(Stored records)
--- Start ---

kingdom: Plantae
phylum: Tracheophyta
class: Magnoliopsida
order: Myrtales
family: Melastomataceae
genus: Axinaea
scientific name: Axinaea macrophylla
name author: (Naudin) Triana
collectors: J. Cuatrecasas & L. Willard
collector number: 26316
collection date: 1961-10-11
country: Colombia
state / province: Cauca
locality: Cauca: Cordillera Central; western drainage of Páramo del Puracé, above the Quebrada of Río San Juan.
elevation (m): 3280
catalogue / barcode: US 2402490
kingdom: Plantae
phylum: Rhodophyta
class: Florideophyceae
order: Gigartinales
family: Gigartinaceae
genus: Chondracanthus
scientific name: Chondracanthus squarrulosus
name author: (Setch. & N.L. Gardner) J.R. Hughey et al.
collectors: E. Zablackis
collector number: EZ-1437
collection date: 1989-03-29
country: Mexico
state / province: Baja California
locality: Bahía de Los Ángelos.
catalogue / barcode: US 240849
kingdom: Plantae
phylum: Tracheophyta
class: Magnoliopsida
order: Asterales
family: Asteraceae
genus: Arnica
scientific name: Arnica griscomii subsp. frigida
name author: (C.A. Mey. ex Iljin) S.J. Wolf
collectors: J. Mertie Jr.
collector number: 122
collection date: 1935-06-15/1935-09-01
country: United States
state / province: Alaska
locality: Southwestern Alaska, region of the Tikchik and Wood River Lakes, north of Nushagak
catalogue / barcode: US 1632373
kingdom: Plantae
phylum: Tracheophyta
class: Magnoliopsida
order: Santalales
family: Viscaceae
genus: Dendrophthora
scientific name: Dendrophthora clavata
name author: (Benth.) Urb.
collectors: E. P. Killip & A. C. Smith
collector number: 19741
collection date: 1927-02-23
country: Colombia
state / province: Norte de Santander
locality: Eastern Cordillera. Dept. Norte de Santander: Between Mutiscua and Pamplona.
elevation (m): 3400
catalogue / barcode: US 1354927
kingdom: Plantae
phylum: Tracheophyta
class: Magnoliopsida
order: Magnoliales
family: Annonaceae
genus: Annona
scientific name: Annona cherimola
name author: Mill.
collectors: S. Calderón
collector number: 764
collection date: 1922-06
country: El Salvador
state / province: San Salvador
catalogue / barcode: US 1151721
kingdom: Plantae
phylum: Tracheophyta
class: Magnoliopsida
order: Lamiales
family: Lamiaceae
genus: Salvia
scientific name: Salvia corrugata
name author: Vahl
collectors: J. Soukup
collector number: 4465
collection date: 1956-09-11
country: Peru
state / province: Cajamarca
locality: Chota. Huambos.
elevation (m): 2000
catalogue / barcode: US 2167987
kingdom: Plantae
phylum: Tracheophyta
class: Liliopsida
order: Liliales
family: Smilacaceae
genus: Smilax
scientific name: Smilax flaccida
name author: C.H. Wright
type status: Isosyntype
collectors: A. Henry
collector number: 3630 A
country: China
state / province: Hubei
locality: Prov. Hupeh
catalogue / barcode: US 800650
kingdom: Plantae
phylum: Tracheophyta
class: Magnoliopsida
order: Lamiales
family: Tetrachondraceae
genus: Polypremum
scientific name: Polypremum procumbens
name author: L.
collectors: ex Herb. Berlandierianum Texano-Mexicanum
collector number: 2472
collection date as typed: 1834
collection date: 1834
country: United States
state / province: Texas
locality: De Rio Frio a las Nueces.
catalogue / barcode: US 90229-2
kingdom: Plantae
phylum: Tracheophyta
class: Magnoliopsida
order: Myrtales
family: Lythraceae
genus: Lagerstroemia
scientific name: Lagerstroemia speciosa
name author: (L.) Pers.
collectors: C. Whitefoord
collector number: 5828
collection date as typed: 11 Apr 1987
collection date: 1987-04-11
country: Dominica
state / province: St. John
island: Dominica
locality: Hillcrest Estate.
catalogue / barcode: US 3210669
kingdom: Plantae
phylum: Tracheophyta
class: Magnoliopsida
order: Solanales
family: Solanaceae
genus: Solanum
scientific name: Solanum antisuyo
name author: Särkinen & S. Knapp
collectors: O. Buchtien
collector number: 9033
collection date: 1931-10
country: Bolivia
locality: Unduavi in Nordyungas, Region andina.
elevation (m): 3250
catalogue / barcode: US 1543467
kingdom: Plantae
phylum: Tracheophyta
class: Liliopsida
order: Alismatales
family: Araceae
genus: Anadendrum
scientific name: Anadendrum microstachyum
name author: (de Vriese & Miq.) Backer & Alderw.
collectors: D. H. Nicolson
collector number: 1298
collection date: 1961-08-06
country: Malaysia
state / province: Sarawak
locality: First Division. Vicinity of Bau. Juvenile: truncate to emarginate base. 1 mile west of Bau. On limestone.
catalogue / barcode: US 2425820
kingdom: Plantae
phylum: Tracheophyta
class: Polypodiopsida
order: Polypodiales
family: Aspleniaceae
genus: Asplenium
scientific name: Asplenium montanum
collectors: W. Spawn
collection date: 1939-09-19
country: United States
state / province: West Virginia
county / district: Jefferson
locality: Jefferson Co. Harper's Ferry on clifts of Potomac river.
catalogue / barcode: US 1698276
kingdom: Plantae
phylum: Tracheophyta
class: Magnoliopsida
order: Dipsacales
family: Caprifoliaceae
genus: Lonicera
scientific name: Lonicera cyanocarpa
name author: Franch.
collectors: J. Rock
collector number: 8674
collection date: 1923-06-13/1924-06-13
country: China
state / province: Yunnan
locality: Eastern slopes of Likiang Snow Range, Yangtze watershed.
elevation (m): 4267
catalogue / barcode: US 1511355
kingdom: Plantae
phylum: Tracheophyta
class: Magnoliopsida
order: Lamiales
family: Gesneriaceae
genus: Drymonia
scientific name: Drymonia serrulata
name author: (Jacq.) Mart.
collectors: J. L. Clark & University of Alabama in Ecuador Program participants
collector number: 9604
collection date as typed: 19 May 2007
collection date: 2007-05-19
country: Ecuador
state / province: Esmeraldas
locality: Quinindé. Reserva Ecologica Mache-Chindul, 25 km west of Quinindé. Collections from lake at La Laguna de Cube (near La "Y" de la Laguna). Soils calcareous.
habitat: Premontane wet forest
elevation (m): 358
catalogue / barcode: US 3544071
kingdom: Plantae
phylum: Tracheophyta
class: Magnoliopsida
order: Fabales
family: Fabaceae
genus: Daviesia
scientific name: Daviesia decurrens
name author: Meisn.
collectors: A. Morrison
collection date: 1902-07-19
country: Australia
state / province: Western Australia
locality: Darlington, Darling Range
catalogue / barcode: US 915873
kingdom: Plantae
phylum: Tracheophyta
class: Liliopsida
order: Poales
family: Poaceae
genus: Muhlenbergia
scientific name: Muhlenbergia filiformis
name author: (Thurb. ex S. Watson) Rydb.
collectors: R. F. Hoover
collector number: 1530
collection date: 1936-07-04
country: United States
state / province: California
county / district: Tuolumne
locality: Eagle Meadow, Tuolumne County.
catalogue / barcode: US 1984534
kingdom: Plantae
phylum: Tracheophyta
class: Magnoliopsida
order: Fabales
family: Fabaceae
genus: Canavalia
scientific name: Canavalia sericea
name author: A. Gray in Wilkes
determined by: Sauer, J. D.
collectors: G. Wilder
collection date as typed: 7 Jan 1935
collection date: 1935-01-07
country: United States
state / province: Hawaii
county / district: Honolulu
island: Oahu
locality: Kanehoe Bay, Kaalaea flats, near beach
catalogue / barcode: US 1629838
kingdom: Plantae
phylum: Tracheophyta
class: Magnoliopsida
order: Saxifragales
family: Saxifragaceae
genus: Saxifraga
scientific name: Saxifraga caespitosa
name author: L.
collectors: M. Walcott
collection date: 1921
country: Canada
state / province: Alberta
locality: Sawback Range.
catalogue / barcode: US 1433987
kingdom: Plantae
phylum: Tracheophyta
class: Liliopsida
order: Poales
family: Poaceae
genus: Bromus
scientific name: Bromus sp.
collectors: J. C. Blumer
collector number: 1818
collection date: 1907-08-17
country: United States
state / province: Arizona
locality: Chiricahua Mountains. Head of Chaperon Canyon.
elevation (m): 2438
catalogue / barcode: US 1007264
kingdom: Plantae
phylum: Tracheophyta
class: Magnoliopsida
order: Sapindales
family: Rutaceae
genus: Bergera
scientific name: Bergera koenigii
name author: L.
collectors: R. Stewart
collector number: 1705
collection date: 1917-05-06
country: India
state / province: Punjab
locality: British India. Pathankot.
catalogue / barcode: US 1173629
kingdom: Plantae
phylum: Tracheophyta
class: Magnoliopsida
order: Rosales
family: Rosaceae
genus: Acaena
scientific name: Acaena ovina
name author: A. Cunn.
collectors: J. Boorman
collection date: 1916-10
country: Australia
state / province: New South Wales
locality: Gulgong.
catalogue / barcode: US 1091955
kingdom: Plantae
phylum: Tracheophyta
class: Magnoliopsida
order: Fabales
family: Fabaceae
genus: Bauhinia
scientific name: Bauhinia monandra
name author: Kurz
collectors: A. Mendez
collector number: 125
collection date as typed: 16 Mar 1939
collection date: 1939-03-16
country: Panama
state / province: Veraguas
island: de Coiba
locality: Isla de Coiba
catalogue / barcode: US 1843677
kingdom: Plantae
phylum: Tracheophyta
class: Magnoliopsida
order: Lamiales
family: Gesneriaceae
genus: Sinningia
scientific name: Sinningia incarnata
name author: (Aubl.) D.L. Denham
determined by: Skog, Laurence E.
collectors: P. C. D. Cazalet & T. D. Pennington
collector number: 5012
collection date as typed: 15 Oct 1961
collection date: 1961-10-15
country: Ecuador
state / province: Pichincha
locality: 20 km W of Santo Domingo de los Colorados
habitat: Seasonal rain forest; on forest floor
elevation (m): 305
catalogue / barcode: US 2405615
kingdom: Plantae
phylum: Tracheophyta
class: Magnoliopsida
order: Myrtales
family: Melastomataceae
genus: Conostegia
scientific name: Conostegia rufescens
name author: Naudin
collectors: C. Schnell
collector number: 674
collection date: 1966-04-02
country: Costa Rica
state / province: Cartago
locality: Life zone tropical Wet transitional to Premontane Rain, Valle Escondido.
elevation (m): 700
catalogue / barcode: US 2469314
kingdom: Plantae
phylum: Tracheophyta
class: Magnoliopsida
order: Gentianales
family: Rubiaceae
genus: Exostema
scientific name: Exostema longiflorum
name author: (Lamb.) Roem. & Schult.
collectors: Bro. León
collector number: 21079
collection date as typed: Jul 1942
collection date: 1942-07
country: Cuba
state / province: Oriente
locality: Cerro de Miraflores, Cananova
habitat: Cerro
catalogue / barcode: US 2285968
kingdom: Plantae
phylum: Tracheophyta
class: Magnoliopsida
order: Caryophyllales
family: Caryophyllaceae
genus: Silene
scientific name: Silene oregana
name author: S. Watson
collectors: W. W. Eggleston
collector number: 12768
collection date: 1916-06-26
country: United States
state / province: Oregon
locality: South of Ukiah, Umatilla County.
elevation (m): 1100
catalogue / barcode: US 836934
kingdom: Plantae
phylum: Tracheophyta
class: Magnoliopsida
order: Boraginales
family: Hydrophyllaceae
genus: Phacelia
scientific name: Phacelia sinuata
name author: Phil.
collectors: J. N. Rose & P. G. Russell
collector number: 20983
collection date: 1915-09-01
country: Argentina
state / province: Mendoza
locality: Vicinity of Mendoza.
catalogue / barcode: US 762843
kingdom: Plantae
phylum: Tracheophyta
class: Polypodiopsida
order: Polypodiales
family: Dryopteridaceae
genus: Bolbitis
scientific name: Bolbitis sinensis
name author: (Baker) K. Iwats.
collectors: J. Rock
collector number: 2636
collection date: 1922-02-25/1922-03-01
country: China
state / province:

--- End ---

Exercise description: Rewrite the records from their start through the line containing "genus: Annona", inclusive, replacing "collector number" with "field number" and leaving everything else unchanged. Give only those lines.

Reply:
kingdom: Plantae
phylum: Tracheophyta
class: Magnoliopsida
order: Myrtales
family: Melastomataceae
genus: Axinaea
scientific name: Axinaea macrophylla
name author: (Naudin) Triana
collectors: J. Cuatrecasas & L. Willard
field number: 26316
collection date: 1961-10-11
country: Colombia
state / province: Cauca
locality: Cauca: Cordillera Central; western drainage of Páramo del Puracé, above the Quebrada of Río San Juan.
elevation (m): 3280
catalogue / barcode: US 2402490
kingdom: Plantae
phylum: Rhodophyta
class: Florideophyceae
order: Gigartinales
family: Gigartinaceae
genus: Chondracanthus
scientific name: Chondracanthus squarrulosus
name author: (Setch. & N.L. Gardner) J.R. Hughey et al.
collectors: E. Zablackis
field number: EZ-1437
collection date: 1989-03-29
country: Mexico
state / province: Baja California
locality: Bahía de Los Ángelos.
catalogue / barcode: US 240849
kingdom: Plantae
phylum: Tracheophyta
class: Magnoliopsida
order: Asterales
family: Asteraceae
genus: Arnica
scientific name: Arnica griscomii subsp. frigida
name author: (C.A. Mey. ex Iljin) S.J. Wolf
collectors: J. Mertie Jr.
field number: 122
collection date: 1935-06-15/1935-09-01
country: United States
state / province: Alaska
locality: Southwestern Alaska, region of the Tikchik and Wood River Lakes, north of Nushagak
catalogue / barcode: US 1632373
kingdom: Plantae
phylum: Tracheophyta
class: Magnoliopsida
order: Santalales
family: Viscaceae
genus: Dendrophthora
scientific name: Dendrophthora clavata
name author: (Benth.) Urb.
collectors: E. P. Killip & A. C. Smith
field number: 19741
collection date: 1927-02-23
country: Colombia
state / province: Norte de Santander
locality: Eastern Cordillera. Dept. Norte de Santander: Between Mutiscua and Pamplona.
elevation (m): 3400
catalogue / barcode: US 1354927
kingdom: Plantae
phylum: Tracheophyta
class: Magnoliopsida
order: Magnoliales
family: Annonaceae
genus: Annona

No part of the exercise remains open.